她拿出手机,点开和冷葵林的聊天框,指尖在键盘上悬了很久,终于敲出一行字:“戒指我很喜欢。明天早上,我去球馆找你,带两杯豆浆——你的那杯,少糖。”她记得冷葵林不爱喝太甜的,每次买豆浆都要少糖,昨天早上却因为想给她带甜的,自己也喝了甜豆浆,还说“偶尔甜一点也挺好”。
发送成功后,她把手机放在床头,屏幕亮了一下,是冷葵林的回复,只有两个字:“好,等你。”后面还跟了个小小的篮球表情,是她平时最喜欢用的。
叶惜言看着那两个字,嘴角轻轻勾了一下,却又很快垂了下去。她躺在床上,看着天花板上的裂纹,月光透过窗帘缝隙照进来,刚好落在裂纹上,把那道缝照得更明显了。她不知道明天见到冷葵林,该说些什么,不知道那道裂痕会不会慢慢消失,可她知道,她不想放弃——不想放弃球馆里带着阳光的早安吻,不想放弃食堂里互相夹菜的温暖,不想放弃书店里悄悄递来的糖,不想放弃这个愿意为她放弃梦想的人。
那一晚,叶惜言睡得很浅,总是醒。每次醒都要摸一摸手指上的戒指,确认它还在,才又闭上眼睛。梦里全是碎片化的画面——冷葵林在球馆教她投篮,陈湘站在旁边看着;冷葵林拿着省队的通知书,问她“我要不要去”;自己站在球馆门口,看着冷葵林的背影,想追却追不上。每次梦醒,她都要喘口气,摸一摸戒指,才觉得安心一点。
第二天清晨,叶惜言醒得很早,天还没亮透,窗外泛着淡青色的光。她洗漱时特意把头发理得整齐,换上了昨天那件浅紫色训练服,又对着镜子把戒指和手链调整好,确保它们都能被冷葵林看到。
走出宿舍楼时,晨风吹在脸上,带着点凉,却没像昨天那样让她觉得冷。她往食堂走,路上没遇到几个人,只有早起的保洁阿姨在打扫卫生。她走到食堂窗口,买了两杯豆浆,特意跟阿姨说“一杯正常甜,一杯少糖”,又买了两个茶叶蛋,剥好壳放在纸袋里——她记得冷葵林早上也不爱剥蛋壳,以前都是冷葵林帮她剥,今天她想帮冷葵林剥一次。
走到球馆门口时,天已经亮了些,阳光漫过玻璃窗,在地上投下斜斜的光斑。叶惜言的脚步顿了顿,心里有点慌,怕冷葵林没在,又怕冷葵林在,却没话可说。
她轻轻推开玻璃门,门轴发出熟悉的轻响。刚走进来,就看到场边的长椅上坐着一个熟悉的身影——冷葵林穿着浅灰色卫衣,怀里抱着一个篮球,正低头看着手机,听到声音,立刻抬起头。
四目相对的瞬间,两人都没说话。冷葵林的眼睛有点红,像是没睡好,看到她手里的纸袋,嘴角轻轻动了动,却没立刻起身。
叶惜言慢慢走过去,把纸袋放在长椅上,推到冷葵林面前:“豆浆还是热的,少糖的是你的,茶叶蛋我剥好了。”
冷葵林抬起头,看着她的眼睛,又看了看她手指上的戒指,声音有点哑:“你戴了。”
“嗯,很合适。”叶惜言点点头,不敢看她的眼睛,低头盯着自己的鞋尖,“昨天……对不起,我不该跟你闹脾气。
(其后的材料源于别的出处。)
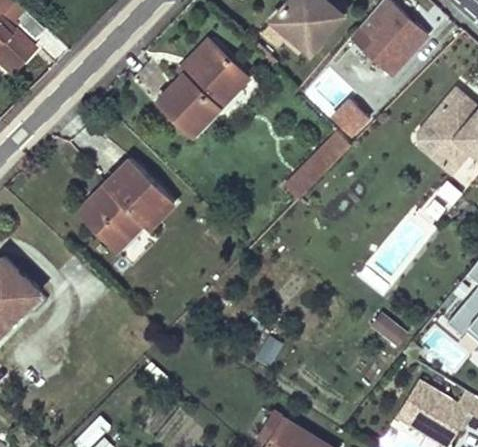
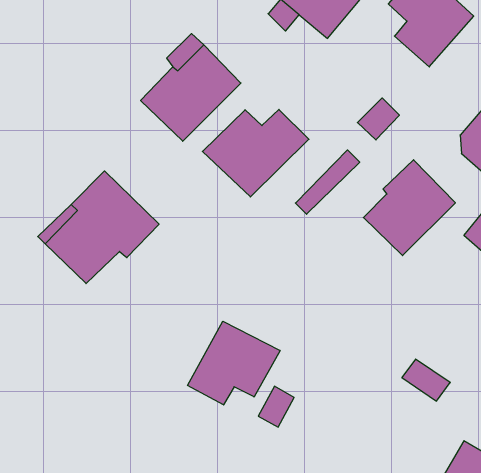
building: none -> [202,109,309,197]
building: none -> [363,160,455,256]
building: none -> [188,321,280,405]

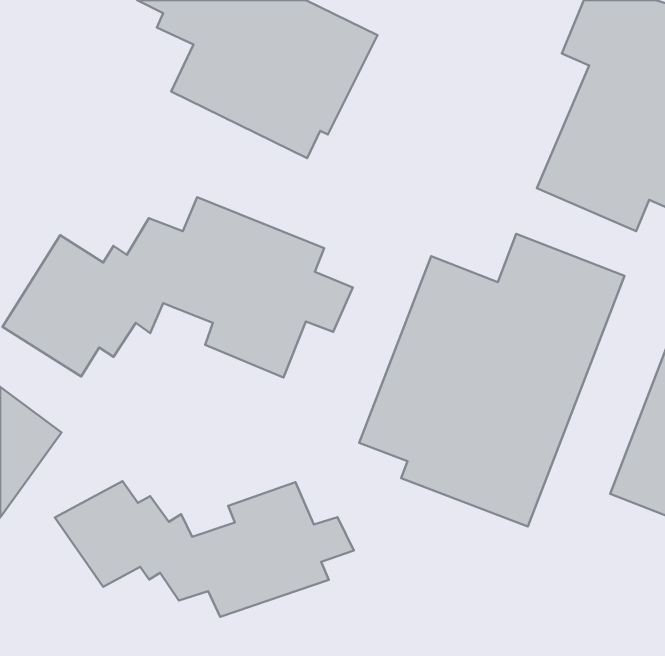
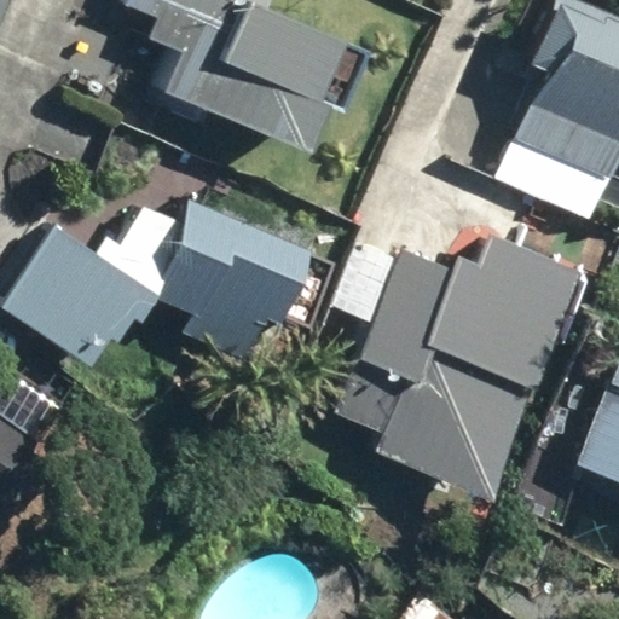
building: [55,481,354,617] -> none

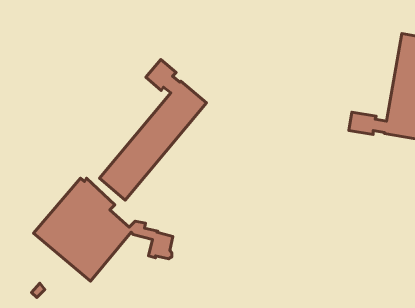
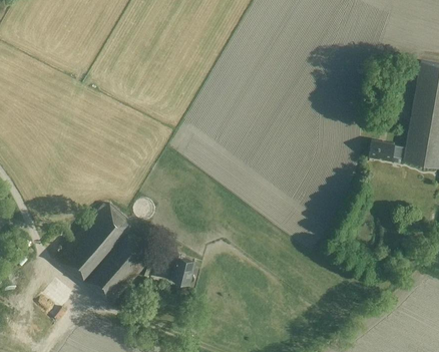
building: [99,59,207,200] -> none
”
“该说对不起的是我。”冷葵林伸手,轻轻碰了碰她的手腕,指尖碰到手链的吊坠,停住了,“我不该瞒着你省队的事,不该在陈湘面前犹豫,让你受委屈了。”
叶惜言抬起头,撞进冷葵林的眼睛里——她的眼里满是歉意,还有一丝紧张,像怕她不原谅。“陈湘……她跟我说,你从小就想进省队。”她轻声说,“你真的不想去吗?”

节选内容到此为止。